後述する彼のトレードマーク的な Fender Jazzmaster の魅力を生かした演奏が聞けるアルバムで、特に Behind the Bridge や 3rd Bridge などと呼ばれる JG・JM特有のテールピース〜ブリッジ間を演奏するノイズ手法と、Van Halen のようなリフが同居した作品は他になかなか見かけない。自分も Van Halen や AC/DC などのハードロックと80年代以降のインディーロックを同列に好む人間として、こういった作風に出会えたのはかなり幸運だった。ので、同種の音楽やギターを好む人は欠かさずチェックしてみてください。

ちなみに彼の YouTube チャンネルでは MV や一部のライブ映像が公開されている。


Gear

彼が “Godzilla” と呼ぶ Fender American Vintage ‘62 Jazzmaster は、印象的な黒いピックガードによって黒一色となった上にラフなステッカーボムやペイント、そして Mastery Bridge への換装が施された形になっていて、現在 Jazzmaster という楽器のイメージとして広く共有されるような種の音楽性に留まらない雑多な雰囲気を出してる気がする。

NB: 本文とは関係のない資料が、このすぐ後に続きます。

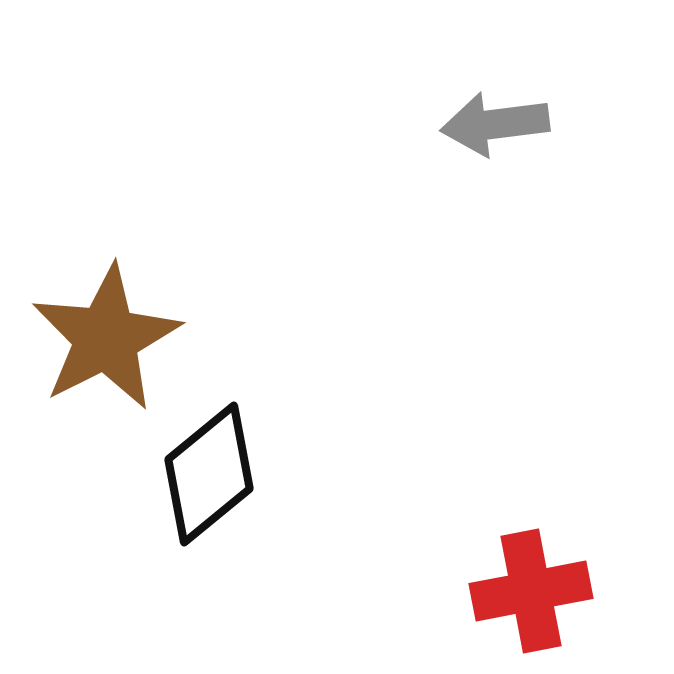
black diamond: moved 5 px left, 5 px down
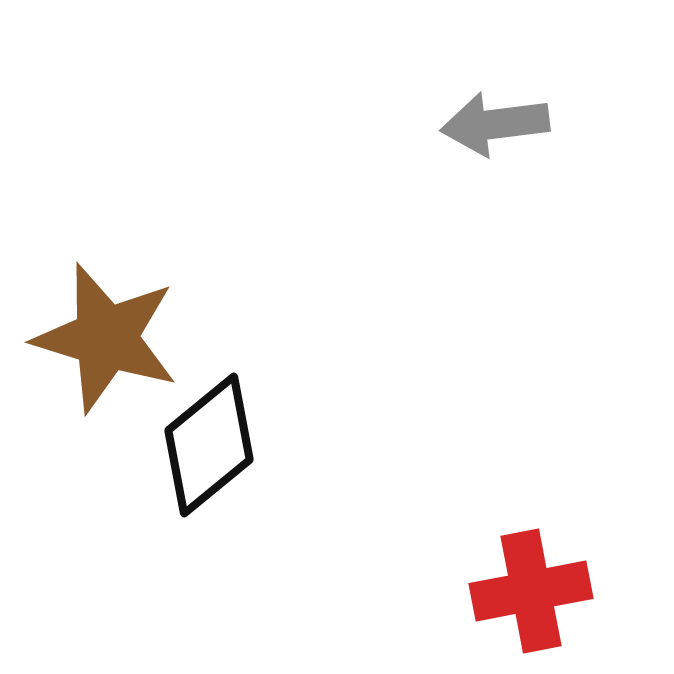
brown star: rotated 28 degrees counterclockwise
black diamond: moved 29 px up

(最近、緑のアノダイズドピックガードに変えたり、ブリッジPUをカバードのハムバッカーにしたりとかなり更新されていて、JMのシングルPUのブリッジポジションが好きな自分としては若干残念なんだけど、これはこれでキメラ感が増しておもろいな、などと思ってます)

Lemmo はこのギターにおいてブリッジPUとネックPUをまんべんなく使い分けていて、現在日本国内で主流になっている感のあるネックPUやミックスでの弦のジャリジャリした質感を前面に出したスタイルではなく、JMで当初想定されていたと思われるまろやかで粘りのある音質が彼の作品では聴ける。

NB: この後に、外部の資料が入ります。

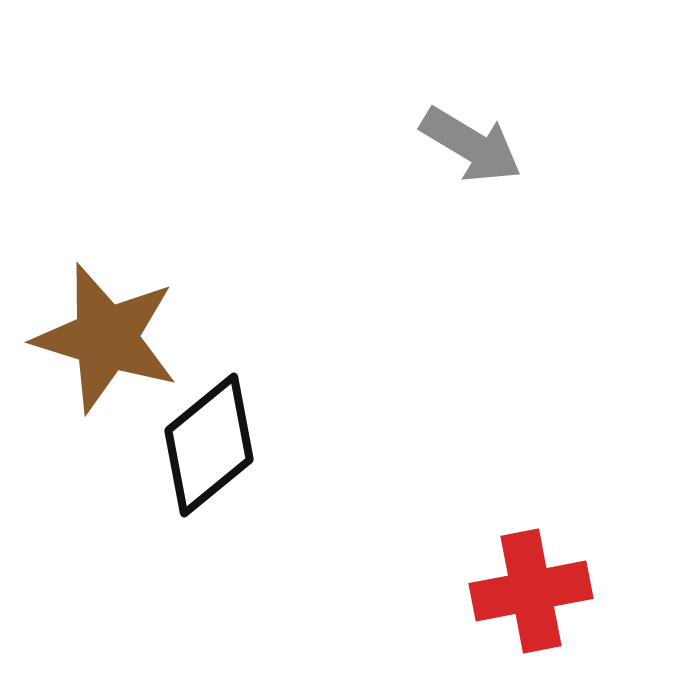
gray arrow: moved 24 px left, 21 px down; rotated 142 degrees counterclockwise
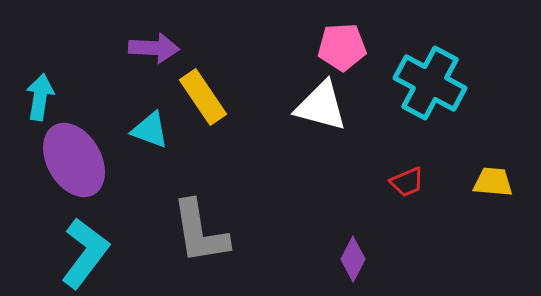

特にブリッジPUでの太くていなたい音質は昨今なかなか聴けないタイプのサウンドだと思ってて(長らく市場を席巻した Fender Japan 製のJMに搭載されたハリボテPUなどの影響でJMのブリッジPUが正当な評価を得られていないのが原因な気も)、彼のハードロック方面への嗜好の現れだと思うのですが、そういった領域の演奏に対してあまり縁の無さそうなJMで取り組んでいく感じがすごくいい。何なら親近感も湧く。

アンプは 4input の Marshall をメインに使用している様子で、エフェクター類に関しては一通りのスタジオワークに対応できるような汎用性の高いものを揃えている光景が動画で確認できる。


Jazzmaster でオルタナの音、といった価値観が今でも維持されているのは見ていてなかなか厳しく(こう書くしかないこと自体が既に周回遅れでつらい)、所与の事物からなる傾向をそのまま Alternative と無邪気に呼べる音楽家とどのようにコミュニケーションするかについては未だに良い方法が自分の中で見つかっていないのですが、Lemmo のようにただ自分が良いと感じた音楽をリスナー視点・プレイヤー視点を交えて自然に取り込んだ結果、ユニークなキメラ感(彼の愛機同様に)を印象付ける表現に至ったアーティストを知ることができたのは個人的にとてもありがたい。